--- start of Record list ---

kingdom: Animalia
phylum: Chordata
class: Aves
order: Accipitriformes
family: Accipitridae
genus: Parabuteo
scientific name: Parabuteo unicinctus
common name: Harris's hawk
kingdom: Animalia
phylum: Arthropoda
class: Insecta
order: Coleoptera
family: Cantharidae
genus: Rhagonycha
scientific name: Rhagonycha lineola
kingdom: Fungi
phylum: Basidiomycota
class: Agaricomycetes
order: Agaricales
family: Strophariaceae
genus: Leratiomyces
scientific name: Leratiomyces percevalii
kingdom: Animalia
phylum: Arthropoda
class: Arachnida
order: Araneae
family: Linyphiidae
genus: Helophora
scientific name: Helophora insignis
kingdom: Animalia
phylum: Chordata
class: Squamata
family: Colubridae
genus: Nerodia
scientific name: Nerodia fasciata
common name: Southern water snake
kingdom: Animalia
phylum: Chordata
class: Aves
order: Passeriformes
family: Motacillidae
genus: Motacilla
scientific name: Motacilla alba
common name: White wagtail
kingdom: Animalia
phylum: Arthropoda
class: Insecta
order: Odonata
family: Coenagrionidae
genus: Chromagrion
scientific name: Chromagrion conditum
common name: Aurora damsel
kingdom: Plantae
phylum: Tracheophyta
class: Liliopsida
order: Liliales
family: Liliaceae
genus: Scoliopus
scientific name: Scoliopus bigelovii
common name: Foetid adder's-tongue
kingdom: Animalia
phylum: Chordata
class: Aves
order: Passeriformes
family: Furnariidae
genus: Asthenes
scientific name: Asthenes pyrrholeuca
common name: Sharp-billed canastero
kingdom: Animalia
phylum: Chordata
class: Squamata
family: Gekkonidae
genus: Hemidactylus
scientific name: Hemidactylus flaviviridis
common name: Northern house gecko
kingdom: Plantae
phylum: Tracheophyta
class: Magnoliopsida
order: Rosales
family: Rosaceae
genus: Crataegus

--- end of Record list ---

*What is needed*
Put every line of the entries above into a single numbered list, omitting any blank lines.

*Problem solution*
1. kingdom: Animalia
2. phylum: Chordata
3. class: Aves
4. order: Accipitriformes
5. family: Accipitridae
6. genus: Parabuteo
7. scientific name: Parabuteo unicinctus
8. common name: Harris's hawk
9. kingdom: Animalia
10. phylum: Arthropoda
11. class: Insecta
12. order: Coleoptera
13. family: Cantharidae
14. genus: Rhagonycha
15. scientific name: Rhagonycha lineola
16. kingdom: Fungi
17. phylum: Basidiomycota
18. class: Agaricomycetes
19. order: Agaricales
20. family: Strophariaceae
21. genus: Leratiomyces
22. scientific name: Leratiomyces percevalii
23. kingdom: Animalia
24. phylum: Arthropoda
25. class: Arachnida
26. order: Araneae
27. family: Linyphiidae
28. genus: Helophora
29. scientific name: Helophora insignis
30. kingdom: Animalia
31. phylum: Chordata
32. class: Squamata
33. family: Colubridae
34. genus: Nerodia
35. scientific name: Nerodia fasciata
36. common name: Southern water snake
37. kingdom: Animalia
38. phylum: Chordata
39. class: Aves
40. order: Passeriformes
41. family: Motacillidae
42. genus: Motacilla
43. scientific name: Motacilla alba
44. common name: White wagtail
45. kingdom: Animalia
46. phylum: Arthropoda
47. class: Insecta
48. order: Odonata
49. family: Coenagrionidae
50. genus: Chromagrion
51. scientific name: Chromagrion conditum
52. common name: Aurora damsel
53. kingdom: Plantae
54. phylum: Tracheophyta
55. class: Liliopsida
56. order: Liliales
57. family: Liliaceae
58. genus: Scoliopus
59. scientific name: Scoliopus bigelovii
60. common name: Foetid adder's-tongue
61. kingdom: Animalia
62. phylum: Chordata
63. class: Aves
64. order: Passeriformes
65. family: Furnariidae
66. genus: Asthenes
67. scientific name: Asthenes pyrrholeuca
68. common name: Sharp-billed canastero
69. kingdom: Animalia
70. phylum: Chordata
71. class: Squamata
72. family: Gekkonidae
73. genus: Hemidactylus
74. scientific name: Hemidactylus flaviviridis
75. common name: Northern house gecko
76. kingdom: Plantae
77. phylum: Tracheophyta
78. class: Magnoliopsida
79. order: Rosales
80. family: Rosaceae
81. genus: Crataegus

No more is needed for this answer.